PROBLEM :: An exact repetition of the listing is required.

*** RECORDS SUPPLIED Section Begins ***

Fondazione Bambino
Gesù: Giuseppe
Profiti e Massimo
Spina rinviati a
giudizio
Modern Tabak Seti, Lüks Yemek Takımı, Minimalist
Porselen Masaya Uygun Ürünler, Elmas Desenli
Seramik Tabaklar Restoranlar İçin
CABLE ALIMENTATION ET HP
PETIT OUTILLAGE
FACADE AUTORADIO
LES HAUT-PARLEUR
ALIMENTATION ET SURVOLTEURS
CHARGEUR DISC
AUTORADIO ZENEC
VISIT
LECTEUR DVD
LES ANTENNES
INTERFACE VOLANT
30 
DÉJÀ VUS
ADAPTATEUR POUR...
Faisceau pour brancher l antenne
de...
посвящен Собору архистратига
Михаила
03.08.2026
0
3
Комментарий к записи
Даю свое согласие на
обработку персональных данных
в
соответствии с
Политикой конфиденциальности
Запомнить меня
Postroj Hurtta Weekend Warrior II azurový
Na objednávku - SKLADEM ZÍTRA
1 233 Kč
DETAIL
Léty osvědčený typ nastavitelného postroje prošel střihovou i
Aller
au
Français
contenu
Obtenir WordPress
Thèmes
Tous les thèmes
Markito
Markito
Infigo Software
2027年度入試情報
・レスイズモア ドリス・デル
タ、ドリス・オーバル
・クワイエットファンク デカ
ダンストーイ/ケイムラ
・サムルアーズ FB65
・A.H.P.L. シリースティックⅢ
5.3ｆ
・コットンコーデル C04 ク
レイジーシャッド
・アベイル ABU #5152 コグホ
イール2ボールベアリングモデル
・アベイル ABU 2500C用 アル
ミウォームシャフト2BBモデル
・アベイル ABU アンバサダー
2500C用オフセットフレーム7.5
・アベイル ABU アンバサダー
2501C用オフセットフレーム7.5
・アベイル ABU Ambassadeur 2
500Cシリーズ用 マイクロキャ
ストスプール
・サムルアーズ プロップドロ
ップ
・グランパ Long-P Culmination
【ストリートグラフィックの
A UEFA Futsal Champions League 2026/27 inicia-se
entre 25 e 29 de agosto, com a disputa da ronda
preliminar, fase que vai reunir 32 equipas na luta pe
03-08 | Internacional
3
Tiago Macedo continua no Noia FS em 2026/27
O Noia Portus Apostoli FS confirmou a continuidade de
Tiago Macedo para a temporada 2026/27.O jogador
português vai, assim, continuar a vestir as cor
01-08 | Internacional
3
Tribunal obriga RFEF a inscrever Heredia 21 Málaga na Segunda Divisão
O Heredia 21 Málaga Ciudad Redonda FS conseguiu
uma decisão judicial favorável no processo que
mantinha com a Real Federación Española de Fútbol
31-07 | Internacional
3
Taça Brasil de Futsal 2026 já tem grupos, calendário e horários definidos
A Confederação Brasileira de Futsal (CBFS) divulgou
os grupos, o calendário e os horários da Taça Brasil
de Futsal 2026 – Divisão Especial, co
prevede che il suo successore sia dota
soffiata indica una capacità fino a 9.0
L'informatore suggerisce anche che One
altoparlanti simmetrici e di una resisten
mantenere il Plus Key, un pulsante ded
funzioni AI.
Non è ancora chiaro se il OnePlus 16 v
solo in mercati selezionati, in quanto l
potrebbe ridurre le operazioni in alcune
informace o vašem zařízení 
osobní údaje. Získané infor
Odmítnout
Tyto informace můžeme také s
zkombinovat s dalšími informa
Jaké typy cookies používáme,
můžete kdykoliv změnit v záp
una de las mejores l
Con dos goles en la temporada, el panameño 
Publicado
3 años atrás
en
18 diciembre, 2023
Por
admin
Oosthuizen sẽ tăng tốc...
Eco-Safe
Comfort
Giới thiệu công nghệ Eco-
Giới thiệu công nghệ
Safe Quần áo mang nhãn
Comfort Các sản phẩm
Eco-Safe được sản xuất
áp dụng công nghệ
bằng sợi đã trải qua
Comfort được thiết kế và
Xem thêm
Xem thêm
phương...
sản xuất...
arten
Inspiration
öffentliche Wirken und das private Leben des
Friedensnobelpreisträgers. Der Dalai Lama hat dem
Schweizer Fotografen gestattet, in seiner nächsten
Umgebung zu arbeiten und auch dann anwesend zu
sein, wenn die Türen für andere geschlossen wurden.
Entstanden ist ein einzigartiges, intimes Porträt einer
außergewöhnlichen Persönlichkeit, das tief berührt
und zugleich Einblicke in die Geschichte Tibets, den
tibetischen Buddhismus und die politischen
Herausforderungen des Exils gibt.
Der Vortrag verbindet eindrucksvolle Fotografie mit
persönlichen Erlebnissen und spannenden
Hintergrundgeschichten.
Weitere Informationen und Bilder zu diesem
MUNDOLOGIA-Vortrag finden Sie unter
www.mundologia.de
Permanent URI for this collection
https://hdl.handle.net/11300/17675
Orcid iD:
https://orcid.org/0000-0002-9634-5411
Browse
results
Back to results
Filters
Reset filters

*** RECORDS SUPPLIED Section Ends ***

RESPONSE FOR THIS EXERCISE ::
Fondazione Bambino
Gesù: Giuseppe
Profiti e Massimo
Spina rinviati a
giudizio
Modern Tabak Seti, Lüks Yemek Takımı, Minimalist
Porselen Masaya Uygun Ürünler, Elmas Desenli
Seramik Tabaklar Restoranlar İçin
CABLE ALIMENTATION ET HP
PETIT OUTILLAGE
FACADE AUTORADIO
LES HAUT-PARLEUR
ALIMENTATION ET SURVOLTEURS
CHARGEUR DISC
AUTORADIO ZENEC
VISIT
LECTEUR DVD
LES ANTENNES
INTERFACE VOLANT
30 
DÉJÀ VUS
ADAPTATEUR POUR...
Faisceau pour brancher l antenne
de...
посвящен Собору архистратига
Михаила
03.08.2026
0
3
Комментарий к записи
Даю свое согласие на
обработку персональных данных
в
соответствии с
Политикой конфиденциальности
Запомнить меня
Postroj Hurtta Weekend Warrior II azurový
Na objednávku - SKLADEM ZÍTRA
1 233 Kč
DETAIL
Léty osvědčený typ nastavitelného postroje prošel střihovou i
Aller
au
Français
contenu
Obtenir WordPress
Thèmes
Tous les thèmes
Markito
Markito
Infigo Software
2027年度入試情報
・レスイズモア ドリス・デル
タ、ドリス・オーバル
・クワイエットファンク デカ
ダンストーイ/ケイムラ
・サムルアーズ FB65
・A.H.P.L. シリースティックⅢ
5.3ｆ
・コットンコーデル C04 ク
レイジーシャッド
・アベイル ABU #5152 コグホ
イール2ボールベアリングモデル
・アベイル ABU 2500C用 アル
ミウォームシャフト2BBモデル
・アベイル ABU アンバサダー
2500C用オフセットフレーム7.5
・アベイル ABU アンバサダー
2501C用オフセットフレーム7.5
・アベイル ABU Ambassadeur 2
500Cシリーズ用 マイクロキャ
ストスプール
・サムルアーズ プロップドロ
ップ
・グランパ Long-P Culmination
【ストリートグラフィックの
A UEFA Futsal Champions League 2026/27 inicia-se
entre 25 e 29 de agosto, com a disputa da ronda
preliminar, fase que vai reunir 32 equipas na luta pe
03-08 | Internacional
3
Tiago Macedo continua no Noia FS em 2026/27
O Noia Portus Apostoli FS confirmou a continuidade de
Tiago Macedo para a temporada 2026/27.O jogador
português vai, assim, continuar a vestir as cor
01-08 | Internacional
3
Tribunal obriga RFEF a inscrever Heredia 21 Málaga na Segunda Divisão
O Heredia 21 Málaga Ciudad Redonda FS conseguiu
uma decisão judicial favorável no processo que
mantinha com a Real Federación Española de Fútbol
31-07 | Internacional
3
Taça Brasil de Futsal 2026 já tem grupos, calendário e horários definidos
A Confederação Brasileira de Futsal (CBFS) divulgou
os grupos, o calendário e os horários da Taça Brasil
de Futsal 2026 – Divisão Especial, co
prevede che il suo successore sia dota
soffiata indica una capacità fino a 9.0
L'informatore suggerisce anche che One
altoparlanti simmetrici e di una resisten
mantenere il Plus Key, un pulsante ded
funzioni AI.
Non è ancora chiaro se il OnePlus 16 v
solo in mercati selezionati, in quanto l
potrebbe ridurre le operazioni in alcune
informace o vašem zařízení 
osobní údaje. Získané infor
Odmítnout
Tyto informace můžeme také s
zkombinovat s dalšími informa
Jaké typy cookies používáme,
můžete kdykoliv změnit v záp
una de las mejores l
Con dos goles en la temporada, el panameño 
Publicado
3 años atrás
en
18 diciembre, 2023
Por
admin
Oosthuizen sẽ tăng tốc...
Eco-Safe
Comfort
Giới thiệu công nghệ Eco-
Giới thiệu công nghệ
Safe Quần áo mang nhãn
Comfort Các sản phẩm
Eco-Safe được sản xuất
áp dụng công nghệ
bằng sợi đã trải qua
Comfort được thiết kế và
Xem thêm
Xem thêm
phương...
sản xuất...
arten
Inspiration
öffentliche Wirken und das private Leben des
Friedensnobelpreisträgers. Der Dalai Lama hat dem
Schweizer Fotografen gestattet, in seiner nächsten
Umgebung zu arbeiten und auch dann anwesend zu
sein, wenn die Türen für andere geschlossen wurden.
Entstanden ist ein einzigartiges, intimes Porträt einer
außergewöhnlichen Persönlichkeit, das tief berührt
und zugleich Einblicke in die Geschichte Tibets, den
tibetischen Buddhismus und die politischen
Herausforderungen des Exils gibt.
Der Vortrag verbindet eindrucksvolle Fotografie mit
persönlichen Erlebnissen und spannenden
Hintergrundgeschichten.
Weitere Informationen und Bilder zu diesem
MUNDOLOGIA-Vortrag finden Sie unter
www.mundologia.de
Permanent URI for this collection
https://hdl.handle.net/11300/17675
Orcid iD:
https://orcid.org/0000-0002-9634-5411
Browse
results
Back to results
Filters
Reset filters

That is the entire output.